Tudo o que concerne à Olimpíada é levado a sério, incluindo as aulas de como se comportar numa torcida organizada, conceito pouco difundido em sua acepção esportiva. Divulgada em vídeo e ilustrada em cartazes, a campanha ensina os gestos e gritos da torcida oficial: "Passo 1: bata palmas duas vezes e grite ‘olimpíada’; passo 2: braços estendidos, polegares em sinal de positivo, grite ‘vamos lá’; passo 3: bata palmas duas vezes e grite ‘China’; passo 4: braços estendidos para a frente e para cima, polegares em sinal de positivo, grite ‘vamos lá’.". A coreografia pode e deve ser adaptada para incentivar atletas estrangeiros – atenção, Dunga: o jogador Ronaldinho Gaúcho foi explicitamente citado pela presidente do Instituto de Etiqueta de Pequim, Li Ning. Os Gaviões da Fiel ou a torcida do Flamengo podem não se impressionar com os passos, mas por certo ficariam de queixo caído com as recepcionistas e monitoras que vão trabalhar nos Jogos Olímpicos. Primeiro, pela altura: num país de maioria de baixinhos, elas têm entre 1,70 e 1,80 metro. Segundo, porque o critério estético evidentemente pesou. Grande parte das selecionadas vem das escolas que preparam comissárias de bordo, onde tais requisitos são praxe. Elas passam agora por treinamento para aprender a "agir com naturalidade", não perder a pose em nenhuma circunstância, equilibrar bandejas de maneira impecável e até sorrir harmoniosamente. As melhores serão convocadas para o topo da prestação de serviços olímpicos: receber os noventa visitantes vip (do presidente George Bush à realeza européia) e participar da entrega de medalhas.

A cartilha com "Os dez mandamentos olímpicos" inclui desde atos rotineiros, como não jogar lixo no chão, até a recomendação para não vender nem comprar produtos olímpicos piratas (justamente na China...). Por decreto, foi instaurado o 22 de cada mês como o "dia de ceder lugar" a idosos, grávidas e deficientes físicos. O 11 é o "dia da fila", em que se devem substituir cotoveladas e empurrões habituais pela ordem de chegada. "Escolhemos o dia 11 porque o número corresponde à idéia de fila, com um atrás do outro", explica a diretora do peculiar Gabinete de Educação Moral e Desenvolvimento Ético de Pequim, Zhang Huiguang. "O programa tem funcionado", garante Fu Mei, estudante e instrutora de fila voluntária. "As pessoas percebem que fica feio destoar." O hábito mais combatido no novo manual de boas maneiras é o milenar ritual de escarrar a toda hora, em qualquer lugar, bastando existir o mais remoto sinal de substância expectorante (se algo dentro de você não lhe faz bem, é preciso pôr para fora, prega a medicina chinesa). Contra as cusparadas, uma das "quatro pragas" comportamentais a ser erradicadas, sendo as outras fumar, furar fila e falar palavrão, todo dia é dia de campanha, apoiada na distribuição de saquinhos higiênicos por voluntários. "Não é para parar de cuspir.
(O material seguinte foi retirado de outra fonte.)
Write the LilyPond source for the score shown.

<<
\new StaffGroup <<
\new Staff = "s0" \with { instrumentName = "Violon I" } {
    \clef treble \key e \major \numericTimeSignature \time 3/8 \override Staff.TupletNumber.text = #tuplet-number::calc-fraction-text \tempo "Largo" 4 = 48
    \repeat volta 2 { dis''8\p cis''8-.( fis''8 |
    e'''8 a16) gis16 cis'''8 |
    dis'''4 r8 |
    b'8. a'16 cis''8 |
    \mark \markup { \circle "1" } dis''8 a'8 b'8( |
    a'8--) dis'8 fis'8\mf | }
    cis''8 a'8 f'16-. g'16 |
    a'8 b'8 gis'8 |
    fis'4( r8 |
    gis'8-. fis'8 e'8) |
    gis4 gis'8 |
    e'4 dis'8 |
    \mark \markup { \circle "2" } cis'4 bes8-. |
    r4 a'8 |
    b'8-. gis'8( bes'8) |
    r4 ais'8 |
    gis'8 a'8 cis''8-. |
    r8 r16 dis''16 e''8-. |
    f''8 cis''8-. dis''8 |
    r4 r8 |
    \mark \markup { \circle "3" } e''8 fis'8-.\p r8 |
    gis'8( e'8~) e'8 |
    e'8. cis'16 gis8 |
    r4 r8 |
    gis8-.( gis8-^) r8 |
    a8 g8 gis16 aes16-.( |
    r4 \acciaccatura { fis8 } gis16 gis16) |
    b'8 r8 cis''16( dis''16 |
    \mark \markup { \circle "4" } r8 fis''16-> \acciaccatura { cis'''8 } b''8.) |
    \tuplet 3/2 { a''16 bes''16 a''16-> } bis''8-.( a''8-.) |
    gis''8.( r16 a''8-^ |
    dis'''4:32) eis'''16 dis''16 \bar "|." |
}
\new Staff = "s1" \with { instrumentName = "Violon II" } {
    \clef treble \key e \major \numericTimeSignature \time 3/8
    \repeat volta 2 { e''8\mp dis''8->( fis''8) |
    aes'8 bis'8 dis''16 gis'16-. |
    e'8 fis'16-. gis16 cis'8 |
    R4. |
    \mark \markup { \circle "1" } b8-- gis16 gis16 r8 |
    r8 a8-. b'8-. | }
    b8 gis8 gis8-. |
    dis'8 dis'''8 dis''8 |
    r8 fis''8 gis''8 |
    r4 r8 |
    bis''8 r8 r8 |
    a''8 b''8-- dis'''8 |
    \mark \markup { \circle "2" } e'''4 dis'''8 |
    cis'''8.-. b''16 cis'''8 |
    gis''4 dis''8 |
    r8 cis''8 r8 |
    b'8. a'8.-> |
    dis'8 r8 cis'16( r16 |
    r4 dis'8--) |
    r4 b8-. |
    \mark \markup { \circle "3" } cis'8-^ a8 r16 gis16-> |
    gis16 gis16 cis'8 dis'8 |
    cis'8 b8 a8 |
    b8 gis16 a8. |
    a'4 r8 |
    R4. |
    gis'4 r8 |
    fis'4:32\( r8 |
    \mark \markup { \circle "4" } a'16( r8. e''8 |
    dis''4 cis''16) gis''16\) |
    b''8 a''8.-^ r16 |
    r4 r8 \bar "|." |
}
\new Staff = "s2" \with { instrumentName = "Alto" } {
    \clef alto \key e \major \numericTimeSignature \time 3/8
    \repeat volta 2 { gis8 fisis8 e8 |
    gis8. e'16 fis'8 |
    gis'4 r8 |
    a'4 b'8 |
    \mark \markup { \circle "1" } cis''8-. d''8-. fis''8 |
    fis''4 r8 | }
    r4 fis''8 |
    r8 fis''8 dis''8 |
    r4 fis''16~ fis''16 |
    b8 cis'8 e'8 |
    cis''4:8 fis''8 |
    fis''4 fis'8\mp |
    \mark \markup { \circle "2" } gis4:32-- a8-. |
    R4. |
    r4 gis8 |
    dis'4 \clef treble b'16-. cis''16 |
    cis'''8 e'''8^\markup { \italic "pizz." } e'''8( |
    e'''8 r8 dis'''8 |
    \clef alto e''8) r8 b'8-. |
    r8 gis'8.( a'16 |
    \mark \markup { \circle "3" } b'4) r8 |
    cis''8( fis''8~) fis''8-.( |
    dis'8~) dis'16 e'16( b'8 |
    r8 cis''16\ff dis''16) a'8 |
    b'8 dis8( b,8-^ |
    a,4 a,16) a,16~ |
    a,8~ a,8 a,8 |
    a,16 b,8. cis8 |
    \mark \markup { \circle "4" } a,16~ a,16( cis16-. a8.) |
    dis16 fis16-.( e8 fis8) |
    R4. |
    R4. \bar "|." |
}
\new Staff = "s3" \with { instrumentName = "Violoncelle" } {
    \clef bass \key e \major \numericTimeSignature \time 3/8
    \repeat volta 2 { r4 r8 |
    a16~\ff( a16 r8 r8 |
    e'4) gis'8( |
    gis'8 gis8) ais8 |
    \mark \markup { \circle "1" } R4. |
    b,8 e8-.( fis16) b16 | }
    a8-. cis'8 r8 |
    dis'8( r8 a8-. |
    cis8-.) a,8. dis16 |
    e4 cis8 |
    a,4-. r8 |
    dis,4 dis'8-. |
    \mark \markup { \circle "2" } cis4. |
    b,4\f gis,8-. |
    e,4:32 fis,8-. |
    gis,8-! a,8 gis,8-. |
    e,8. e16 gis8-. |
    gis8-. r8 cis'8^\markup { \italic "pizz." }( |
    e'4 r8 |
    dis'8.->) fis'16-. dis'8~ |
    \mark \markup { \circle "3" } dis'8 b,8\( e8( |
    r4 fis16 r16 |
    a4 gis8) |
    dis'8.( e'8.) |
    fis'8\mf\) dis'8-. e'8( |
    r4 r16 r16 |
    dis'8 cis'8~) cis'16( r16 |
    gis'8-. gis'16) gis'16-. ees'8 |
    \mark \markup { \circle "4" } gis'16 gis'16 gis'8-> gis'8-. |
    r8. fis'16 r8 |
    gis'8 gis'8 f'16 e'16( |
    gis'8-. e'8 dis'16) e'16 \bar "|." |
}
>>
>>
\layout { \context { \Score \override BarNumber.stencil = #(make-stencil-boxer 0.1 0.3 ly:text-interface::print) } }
Podem cuspir no saquinho e jogar no lixo", explicou a VEJA Lu Ying, funcionária do Serviço de Saúde Pública de Pequim. Cuspidores contumazes pagam multa de 50 iuanes (12 reais), aplicada pelos "vigilantes do civismo", que, câmeras de vídeo em punho, patrulham zonas turísticas em carros de polícia. "Queremos promover um estilo de vida mais civilizado", resume Lu Ying. Aos estrangeiros que ficam com arzinho de superioridade diante do que parece a ingenuidade dos esforços, recomenda-se checar, pela bilionésima trimilionésima vez, o tamanho do crescimento da China.